→ TASK TO COMPLETE
Print the listing below line for line, with no changes.

(Stored data entries)
.....

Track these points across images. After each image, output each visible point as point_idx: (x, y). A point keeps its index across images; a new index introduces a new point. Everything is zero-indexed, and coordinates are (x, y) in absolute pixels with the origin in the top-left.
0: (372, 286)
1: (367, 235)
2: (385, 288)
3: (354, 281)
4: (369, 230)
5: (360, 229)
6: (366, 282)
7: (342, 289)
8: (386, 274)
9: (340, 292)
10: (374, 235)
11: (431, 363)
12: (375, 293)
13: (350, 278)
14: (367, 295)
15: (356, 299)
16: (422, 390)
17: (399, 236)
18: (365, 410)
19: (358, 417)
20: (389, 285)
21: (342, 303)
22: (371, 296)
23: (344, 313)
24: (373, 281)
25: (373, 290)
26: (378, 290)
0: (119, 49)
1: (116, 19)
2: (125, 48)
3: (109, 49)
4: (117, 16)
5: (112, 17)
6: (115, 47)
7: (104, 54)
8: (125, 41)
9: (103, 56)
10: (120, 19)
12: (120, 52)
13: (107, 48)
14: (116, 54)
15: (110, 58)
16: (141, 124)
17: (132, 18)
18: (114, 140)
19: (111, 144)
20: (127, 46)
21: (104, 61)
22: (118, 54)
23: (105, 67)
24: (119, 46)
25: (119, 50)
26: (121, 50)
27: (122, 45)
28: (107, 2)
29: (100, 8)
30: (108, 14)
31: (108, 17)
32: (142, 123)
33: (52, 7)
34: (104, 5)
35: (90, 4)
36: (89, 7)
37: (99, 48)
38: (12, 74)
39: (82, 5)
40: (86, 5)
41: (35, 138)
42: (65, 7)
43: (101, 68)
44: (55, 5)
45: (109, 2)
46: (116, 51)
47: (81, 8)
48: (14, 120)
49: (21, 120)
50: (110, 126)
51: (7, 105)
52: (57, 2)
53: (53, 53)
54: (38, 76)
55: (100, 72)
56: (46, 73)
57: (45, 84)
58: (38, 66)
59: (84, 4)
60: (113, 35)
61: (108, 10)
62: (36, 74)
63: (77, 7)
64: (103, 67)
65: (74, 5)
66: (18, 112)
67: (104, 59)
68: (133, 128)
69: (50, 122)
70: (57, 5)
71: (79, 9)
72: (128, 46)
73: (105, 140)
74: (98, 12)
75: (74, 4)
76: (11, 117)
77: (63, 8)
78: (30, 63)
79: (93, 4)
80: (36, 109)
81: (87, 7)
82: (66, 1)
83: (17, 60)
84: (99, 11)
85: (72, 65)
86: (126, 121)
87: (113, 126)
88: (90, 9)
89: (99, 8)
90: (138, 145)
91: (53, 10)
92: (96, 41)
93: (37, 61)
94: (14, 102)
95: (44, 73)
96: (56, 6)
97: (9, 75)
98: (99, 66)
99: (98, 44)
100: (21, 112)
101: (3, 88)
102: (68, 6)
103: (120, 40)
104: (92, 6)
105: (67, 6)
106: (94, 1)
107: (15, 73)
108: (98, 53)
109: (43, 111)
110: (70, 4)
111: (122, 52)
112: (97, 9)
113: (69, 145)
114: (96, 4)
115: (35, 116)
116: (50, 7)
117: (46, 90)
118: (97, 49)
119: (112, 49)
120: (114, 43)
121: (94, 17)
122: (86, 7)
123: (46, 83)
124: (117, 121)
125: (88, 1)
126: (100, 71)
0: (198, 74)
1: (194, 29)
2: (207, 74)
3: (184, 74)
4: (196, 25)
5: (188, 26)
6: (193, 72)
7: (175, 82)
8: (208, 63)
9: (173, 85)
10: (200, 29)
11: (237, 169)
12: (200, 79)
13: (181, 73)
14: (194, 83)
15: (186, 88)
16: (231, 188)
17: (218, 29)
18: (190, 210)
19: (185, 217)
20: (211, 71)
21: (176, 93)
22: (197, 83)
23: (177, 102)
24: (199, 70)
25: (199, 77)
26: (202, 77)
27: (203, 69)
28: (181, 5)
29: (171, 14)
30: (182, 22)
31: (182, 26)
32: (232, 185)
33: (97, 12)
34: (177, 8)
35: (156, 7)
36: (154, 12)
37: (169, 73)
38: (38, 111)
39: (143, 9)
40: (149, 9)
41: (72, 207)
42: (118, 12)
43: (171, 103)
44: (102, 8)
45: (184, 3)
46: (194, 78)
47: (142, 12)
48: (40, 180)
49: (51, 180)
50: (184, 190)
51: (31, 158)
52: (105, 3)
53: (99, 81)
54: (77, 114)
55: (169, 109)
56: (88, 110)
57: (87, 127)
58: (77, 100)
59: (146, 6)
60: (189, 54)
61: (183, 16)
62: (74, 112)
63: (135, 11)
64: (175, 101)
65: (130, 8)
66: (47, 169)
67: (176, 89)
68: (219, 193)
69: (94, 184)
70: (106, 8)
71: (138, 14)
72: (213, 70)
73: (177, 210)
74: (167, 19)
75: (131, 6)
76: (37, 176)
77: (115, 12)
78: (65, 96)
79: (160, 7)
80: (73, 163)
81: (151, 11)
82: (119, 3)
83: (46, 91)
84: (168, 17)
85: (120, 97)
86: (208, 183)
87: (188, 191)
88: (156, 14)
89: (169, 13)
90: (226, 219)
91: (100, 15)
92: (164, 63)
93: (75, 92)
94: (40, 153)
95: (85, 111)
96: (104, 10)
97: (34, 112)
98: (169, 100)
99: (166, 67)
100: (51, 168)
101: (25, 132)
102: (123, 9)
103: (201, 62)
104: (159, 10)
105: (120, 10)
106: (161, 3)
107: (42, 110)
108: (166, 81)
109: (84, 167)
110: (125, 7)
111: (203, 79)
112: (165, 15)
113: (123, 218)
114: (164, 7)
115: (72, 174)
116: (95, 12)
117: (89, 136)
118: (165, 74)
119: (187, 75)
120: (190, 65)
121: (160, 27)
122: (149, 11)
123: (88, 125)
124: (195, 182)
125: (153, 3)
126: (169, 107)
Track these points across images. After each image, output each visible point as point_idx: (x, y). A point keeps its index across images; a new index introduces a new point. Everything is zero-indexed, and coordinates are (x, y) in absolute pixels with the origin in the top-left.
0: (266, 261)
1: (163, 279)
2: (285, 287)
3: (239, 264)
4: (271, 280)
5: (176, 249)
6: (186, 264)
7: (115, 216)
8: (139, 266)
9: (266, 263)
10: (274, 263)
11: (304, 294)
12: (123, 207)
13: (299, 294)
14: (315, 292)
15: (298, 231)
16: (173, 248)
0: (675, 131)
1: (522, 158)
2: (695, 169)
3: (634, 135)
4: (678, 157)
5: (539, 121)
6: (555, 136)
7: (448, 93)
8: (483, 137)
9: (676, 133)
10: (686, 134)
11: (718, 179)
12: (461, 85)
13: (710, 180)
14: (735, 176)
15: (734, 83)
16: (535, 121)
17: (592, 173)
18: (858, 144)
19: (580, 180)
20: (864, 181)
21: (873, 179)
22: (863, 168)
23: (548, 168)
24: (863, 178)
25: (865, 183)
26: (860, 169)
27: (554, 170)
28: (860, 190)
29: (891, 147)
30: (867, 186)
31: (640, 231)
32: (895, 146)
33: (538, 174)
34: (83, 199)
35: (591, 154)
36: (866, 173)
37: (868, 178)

.....

→ RESPONSE BOX
Track these points across images. After each image, output each visible point as point_idx: (x, y). A point keeps its index across images; a new index introduces a new point. Everything is zero-indexed, and coordinates are (x, y) in absolute pixels with the origin in the top-left.
0: (372, 286)
1: (367, 235)
2: (385, 288)
3: (354, 281)
4: (369, 230)
5: (360, 229)
6: (366, 282)
7: (342, 289)
8: (386, 274)
9: (340, 292)
10: (374, 235)
11: (431, 363)
12: (375, 293)
13: (350, 278)
14: (367, 295)
15: (356, 299)
16: (422, 390)
17: (399, 236)
18: (365, 410)
19: (358, 417)
20: (389, 285)
21: (342, 303)
22: (371, 296)
23: (344, 313)
24: (373, 281)
25: (373, 290)
26: (378, 290)
0: (119, 49)
1: (116, 19)
2: (125, 48)
3: (109, 49)
4: (117, 16)
5: (112, 17)
6: (115, 47)
7: (104, 54)
8: (125, 41)
9: (103, 56)
10: (120, 19)
12: (120, 52)
13: (107, 48)
14: (116, 54)
15: (110, 58)
16: (141, 124)
17: (132, 18)
18: (114, 140)
19: (111, 144)
20: (127, 46)
21: (104, 61)
22: (118, 54)
23: (105, 67)
24: (119, 46)
25: (119, 50)
26: (121, 50)
27: (122, 45)
28: (107, 2)
29: (100, 8)
30: (108, 14)
31: (108, 17)
32: (142, 123)
33: (52, 7)
34: (104, 5)
35: (90, 4)
36: (89, 7)
37: (99, 48)
38: (12, 74)
39: (82, 5)
40: (86, 5)
41: (35, 138)
42: (65, 7)
43: (101, 68)
44: (55, 5)
45: (109, 2)
46: (116, 51)
47: (81, 8)
48: (14, 120)
49: (21, 120)
50: (110, 126)
51: (7, 105)
52: (57, 2)
53: (53, 53)
54: (38, 76)
55: (100, 72)
56: (46, 73)
57: (45, 84)
58: (38, 66)
59: (84, 4)
60: (113, 35)
61: (108, 10)
62: (36, 74)
63: (77, 7)
64: (103, 67)
65: (74, 5)
66: (18, 112)
67: (104, 59)
68: (133, 128)
69: (50, 122)
70: (57, 5)
71: (79, 9)
72: (128, 46)
73: (105, 140)
74: (98, 12)
75: (74, 4)
76: (11, 117)
77: (63, 8)
78: (30, 63)
79: (93, 4)
80: (36, 109)
81: (87, 7)
82: (66, 1)
83: (17, 60)
84: (99, 11)
85: (72, 65)
86: (126, 121)
87: (113, 126)
88: (90, 9)
89: (99, 8)
90: (138, 145)
91: (53, 10)
92: (96, 41)
93: (37, 61)
94: (14, 102)
95: (44, 73)
96: (56, 6)
97: (9, 75)
98: (99, 66)
99: (98, 44)
100: (21, 112)
101: (3, 88)
102: (68, 6)
103: (120, 40)
104: (92, 6)
105: (67, 6)
106: (94, 1)
107: (15, 73)
108: (98, 53)
109: (43, 111)
110: (70, 4)
111: (122, 52)
112: (97, 9)
113: (69, 145)
114: (96, 4)
115: (35, 116)
116: (50, 7)
117: (46, 90)
118: (97, 49)
119: (112, 49)
120: (114, 43)
121: (94, 17)
122: (86, 7)
123: (46, 83)
124: (117, 121)
125: (88, 1)
126: (100, 71)
0: (198, 74)
1: (194, 29)
2: (207, 74)
3: (184, 74)
4: (196, 25)
5: (188, 26)
6: (193, 72)
7: (175, 82)
8: (208, 63)
9: (173, 85)
10: (200, 29)
11: (237, 169)
12: (200, 79)
13: (181, 73)
14: (194, 83)
15: (186, 88)
16: (231, 188)
17: (218, 29)
18: (190, 210)
19: (185, 217)
20: (211, 71)
21: (176, 93)
22: (197, 83)
23: (177, 102)
24: (199, 70)
25: (199, 77)
26: (202, 77)
27: (203, 69)
28: (181, 5)
29: (171, 14)
30: (182, 22)
31: (182, 26)
32: (232, 185)
33: (97, 12)
34: (177, 8)
35: (156, 7)
36: (154, 12)
37: (169, 73)
38: (38, 111)
39: (143, 9)
40: (149, 9)
41: (72, 207)
42: (118, 12)
43: (171, 103)
44: (102, 8)
45: (184, 3)
46: (194, 78)
47: (142, 12)
48: (40, 180)
49: (51, 180)
50: (184, 190)
51: (31, 158)
52: (105, 3)
53: (99, 81)
54: (77, 114)
55: (169, 109)
56: (88, 110)
57: (87, 127)
58: (77, 100)
59: (146, 6)
60: (189, 54)
61: (183, 16)
62: (74, 112)
63: (135, 11)
64: (175, 101)
65: (130, 8)
66: (47, 169)
67: (176, 89)
68: (219, 193)
69: (94, 184)
70: (106, 8)
71: (138, 14)
72: (213, 70)
73: (177, 210)
74: (167, 19)
75: (131, 6)
76: (37, 176)
77: (115, 12)
78: (65, 96)
79: (160, 7)
80: (73, 163)
81: (151, 11)
82: (119, 3)
83: (46, 91)
84: (168, 17)
85: (120, 97)
86: (208, 183)
87: (188, 191)
88: (156, 14)
89: (169, 13)
90: (226, 219)
91: (100, 15)
92: (164, 63)
93: (75, 92)
94: (40, 153)
95: (85, 111)
96: (104, 10)
97: (34, 112)
98: (169, 100)
99: (166, 67)
100: (51, 168)
101: (25, 132)
102: (123, 9)
103: (201, 62)
104: (159, 10)
105: (120, 10)
106: (161, 3)
107: (42, 110)
108: (166, 81)
109: (84, 167)
110: (125, 7)
111: (203, 79)
112: (165, 15)
113: (123, 218)
114: (164, 7)
115: (72, 174)
116: (95, 12)
117: (89, 136)
118: (165, 74)
119: (187, 75)
120: (190, 65)
121: (160, 27)
122: (149, 11)
123: (88, 125)
124: (195, 182)
125: (153, 3)
126: (169, 107)
Track these points across images. After each image, output each visible point as point_idx: (x, y). A point keeps its index across images; a new index introduces a new point. Everything is zero-indexed, and coordinates are (x, y) in absolute pixels with the origin in the top-left.
0: (266, 261)
1: (163, 279)
2: (285, 287)
3: (239, 264)
4: (271, 280)
5: (176, 249)
6: (186, 264)
7: (115, 216)
8: (139, 266)
9: (266, 263)
10: (274, 263)
11: (304, 294)
12: (123, 207)
13: (299, 294)
14: (315, 292)
15: (298, 231)
16: (173, 248)
0: (675, 131)
1: (522, 158)
2: (695, 169)
3: (634, 135)
4: (678, 157)
5: (539, 121)
6: (555, 136)
7: (448, 93)
8: (483, 137)
9: (676, 133)
10: (686, 134)
11: (718, 179)
12: (461, 85)
13: (710, 180)
14: (735, 176)
15: (734, 83)
16: (535, 121)
17: (592, 173)
18: (858, 144)
19: (580, 180)
20: (864, 181)
21: (873, 179)
22: (863, 168)
23: (548, 168)
24: (863, 178)
25: (865, 183)
26: (860, 169)
27: (554, 170)
28: (860, 190)
29: (891, 147)
30: (867, 186)
31: (640, 231)
32: (895, 146)
33: (538, 174)
34: (83, 199)
35: (591, 154)
36: (866, 173)
37: (868, 178)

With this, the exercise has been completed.